Some months ago Pat Schooling, the director of Action Against Allergy of which I am a trustee, asked me if I could go to a European patient support allergy meeting as she would not be able to make it. I said yes, to be helpful, but my heart sank at the prospect of a day spent treading the byways of Brussels bureaucracy. But yes is yes, so off I went last week to a meeting room deep in the bowels of the rather splendid Friend’s House in Euston Road.
EFA (a neat acronym for an extremely wordy title – European Federation of Allergy and Airways Diseases Patients’ Associations) turned out to be EFA’s president, Breda Flood of the Asthma Society of Ireland and project manager Guiseppe De Carlo. And far from being stodgily bureaucratic they seem to be doing a rather splendid job on a pretty skeleton staff.
EFA’s purpose in life is to be a patients’ pressure group in Europe. Their aim is to help MEPs and members of the commission understand allergy and asthma from the patients’ perspective and, as a result, to implement changes in law and in practice which will be of practical benefit to allergy, asthma and COPD (Chronic Obstructive Pulmonary Disease) patients.
Many of EFA’s dozen or so staff are allergy and asthma sufferers themselves so are in the ideal position to provide patient input into such EU initiatives as the food allergen labelling law changes finally coming into force this month. But they also get seconded into other groups, such as the European Medicines Agency, to put the patient’s point of view when changes are being discussed. Possibly even more valuable, EFA recruits patients from their member organisations and then train them in the ways of Brussels, so that when they are called to give evidence or put the patient’s case, they know how to do so to the greatest effect.
They also use their ‘insider knowledge’ to run ‘meet and greet the EU institutions’ sessions for their member groups to give them some idea of how the EU works and how best to promote their members’ concerns. These include meetings with selected MEPS from their home countries and with MEPs who have a particular interest in allergy and/or asthma. (‘Invaluable’, according to the delegate from Asthma UK who came to our meeting and who had attended the last ‘meet and greet’ gathering.)
Using the influence of their patient group members (some 500,000 across Europe) EFA are also able to contribute significant weight as well as expertise to a range of European initiatives/projects some of which they initiate, others of which they just support. They are, for example, a lead organisation in a current drive to dramatically increase the provision for both pre and post graduate medical education in allergy, pressing MEPS to legislate for:
1. The formal recognition of a full medical speciality in Allergology and of a formally recognised sub-speciality of Paediatric Allergology throughout EU member countries.
2. The increase in quality and the harmonisation of education for allergists and primary care physicians.

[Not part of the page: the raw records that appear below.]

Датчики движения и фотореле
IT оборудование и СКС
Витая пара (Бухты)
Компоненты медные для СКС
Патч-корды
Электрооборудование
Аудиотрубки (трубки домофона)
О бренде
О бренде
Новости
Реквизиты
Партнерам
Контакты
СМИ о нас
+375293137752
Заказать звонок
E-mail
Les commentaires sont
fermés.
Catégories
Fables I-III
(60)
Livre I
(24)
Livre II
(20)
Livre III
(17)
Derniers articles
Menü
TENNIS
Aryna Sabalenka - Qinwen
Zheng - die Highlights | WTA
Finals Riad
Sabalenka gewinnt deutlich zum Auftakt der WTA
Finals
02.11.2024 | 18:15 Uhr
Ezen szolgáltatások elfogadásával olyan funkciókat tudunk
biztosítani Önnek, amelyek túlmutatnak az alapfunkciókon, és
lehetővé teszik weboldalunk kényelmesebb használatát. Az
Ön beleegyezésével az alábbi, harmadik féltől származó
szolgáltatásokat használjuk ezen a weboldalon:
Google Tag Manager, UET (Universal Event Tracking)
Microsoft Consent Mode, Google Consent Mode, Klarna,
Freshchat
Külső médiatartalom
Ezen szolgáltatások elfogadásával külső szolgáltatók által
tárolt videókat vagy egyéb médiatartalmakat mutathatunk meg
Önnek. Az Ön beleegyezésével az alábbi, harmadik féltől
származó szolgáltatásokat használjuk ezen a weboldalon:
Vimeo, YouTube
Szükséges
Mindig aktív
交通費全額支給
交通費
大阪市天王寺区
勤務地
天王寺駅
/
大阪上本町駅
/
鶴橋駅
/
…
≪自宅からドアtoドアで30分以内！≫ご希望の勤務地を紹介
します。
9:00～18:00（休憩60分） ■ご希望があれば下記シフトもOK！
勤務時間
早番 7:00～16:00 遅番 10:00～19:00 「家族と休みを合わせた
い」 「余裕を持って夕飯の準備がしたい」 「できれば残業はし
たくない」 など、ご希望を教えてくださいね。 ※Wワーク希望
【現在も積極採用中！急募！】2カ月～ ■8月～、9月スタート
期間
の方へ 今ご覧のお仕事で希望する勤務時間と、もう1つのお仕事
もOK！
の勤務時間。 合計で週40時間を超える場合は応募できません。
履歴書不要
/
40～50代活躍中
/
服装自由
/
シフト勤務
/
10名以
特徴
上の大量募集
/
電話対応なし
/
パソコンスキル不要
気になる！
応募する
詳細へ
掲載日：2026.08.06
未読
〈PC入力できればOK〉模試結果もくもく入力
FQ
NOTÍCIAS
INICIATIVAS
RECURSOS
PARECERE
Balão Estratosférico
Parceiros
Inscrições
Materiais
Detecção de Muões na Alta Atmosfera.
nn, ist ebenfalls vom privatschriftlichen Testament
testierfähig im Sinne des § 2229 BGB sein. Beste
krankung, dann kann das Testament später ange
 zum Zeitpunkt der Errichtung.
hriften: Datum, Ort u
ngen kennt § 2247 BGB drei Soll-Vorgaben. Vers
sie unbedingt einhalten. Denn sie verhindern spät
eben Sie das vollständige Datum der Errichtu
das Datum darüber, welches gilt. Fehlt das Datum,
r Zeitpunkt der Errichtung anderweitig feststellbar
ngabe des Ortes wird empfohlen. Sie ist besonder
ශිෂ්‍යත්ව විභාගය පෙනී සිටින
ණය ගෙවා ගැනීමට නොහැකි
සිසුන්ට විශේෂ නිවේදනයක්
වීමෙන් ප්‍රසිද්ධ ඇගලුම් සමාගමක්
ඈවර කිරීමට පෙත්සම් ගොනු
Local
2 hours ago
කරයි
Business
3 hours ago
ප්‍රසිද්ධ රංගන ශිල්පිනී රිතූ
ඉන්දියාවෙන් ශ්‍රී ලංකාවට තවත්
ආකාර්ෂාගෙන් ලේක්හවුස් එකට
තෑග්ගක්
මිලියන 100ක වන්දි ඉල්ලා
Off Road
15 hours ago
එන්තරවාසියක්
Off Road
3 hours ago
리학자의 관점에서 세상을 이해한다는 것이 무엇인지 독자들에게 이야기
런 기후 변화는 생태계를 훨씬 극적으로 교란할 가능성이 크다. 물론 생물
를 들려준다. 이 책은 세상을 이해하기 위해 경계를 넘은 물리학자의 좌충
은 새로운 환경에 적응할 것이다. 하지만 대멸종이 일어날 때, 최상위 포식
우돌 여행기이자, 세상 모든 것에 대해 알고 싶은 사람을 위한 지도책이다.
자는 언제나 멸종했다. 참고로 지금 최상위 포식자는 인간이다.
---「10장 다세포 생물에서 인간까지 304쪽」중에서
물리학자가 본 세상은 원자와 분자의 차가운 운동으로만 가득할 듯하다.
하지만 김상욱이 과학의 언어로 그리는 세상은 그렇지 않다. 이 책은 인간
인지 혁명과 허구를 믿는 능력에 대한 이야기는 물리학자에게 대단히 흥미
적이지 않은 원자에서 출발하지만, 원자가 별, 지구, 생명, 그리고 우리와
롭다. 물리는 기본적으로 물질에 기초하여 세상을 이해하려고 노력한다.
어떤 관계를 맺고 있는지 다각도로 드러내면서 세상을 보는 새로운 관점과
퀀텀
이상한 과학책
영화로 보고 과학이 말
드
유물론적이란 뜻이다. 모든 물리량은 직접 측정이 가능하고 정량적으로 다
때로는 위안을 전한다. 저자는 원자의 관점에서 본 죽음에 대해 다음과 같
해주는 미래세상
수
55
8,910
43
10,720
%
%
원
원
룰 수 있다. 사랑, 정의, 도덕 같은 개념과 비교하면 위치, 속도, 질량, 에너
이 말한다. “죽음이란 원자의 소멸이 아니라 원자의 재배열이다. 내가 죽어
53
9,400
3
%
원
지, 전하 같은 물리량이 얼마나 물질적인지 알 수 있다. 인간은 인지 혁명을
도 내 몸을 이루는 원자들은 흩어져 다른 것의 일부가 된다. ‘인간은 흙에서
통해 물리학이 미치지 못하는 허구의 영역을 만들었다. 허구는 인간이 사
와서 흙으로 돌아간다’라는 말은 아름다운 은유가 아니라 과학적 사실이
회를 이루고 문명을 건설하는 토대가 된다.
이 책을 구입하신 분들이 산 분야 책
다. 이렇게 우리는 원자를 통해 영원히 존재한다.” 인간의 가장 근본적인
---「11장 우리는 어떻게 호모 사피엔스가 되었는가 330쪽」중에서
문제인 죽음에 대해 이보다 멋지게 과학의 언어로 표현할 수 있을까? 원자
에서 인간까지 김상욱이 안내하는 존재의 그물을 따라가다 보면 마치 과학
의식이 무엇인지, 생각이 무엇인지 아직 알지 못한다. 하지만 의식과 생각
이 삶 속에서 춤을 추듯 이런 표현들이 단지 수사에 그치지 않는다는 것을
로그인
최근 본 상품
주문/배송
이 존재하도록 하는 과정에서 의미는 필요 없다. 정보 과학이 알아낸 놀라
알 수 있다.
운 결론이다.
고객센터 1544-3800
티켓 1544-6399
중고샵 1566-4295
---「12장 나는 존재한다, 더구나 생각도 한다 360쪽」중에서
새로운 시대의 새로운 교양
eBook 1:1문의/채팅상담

3. The development and implementation of an educational model of Allergology in Medical Schools across Europe. Every medical student should participate and perform a course of Clinical Allergology as a requirement in every medical school across Europe.
Other recent or on-going projects include a COPD awareness and cooperation project which includes the issue of taking oxygen on airplanes (currently more expensive than buying the ticket!) and a number of other respiratory related initiatives.
Membership of EFA includes tiny volunteer organisations (who can join for free but do not have a vote) to large national groups such as Asthma UK or Allergy UK (both attendees at our meeting), all of whom can both contribute to and benefit from the group. An excellent arrangement! I would recommend any patient organisation to check out their website – and then to join!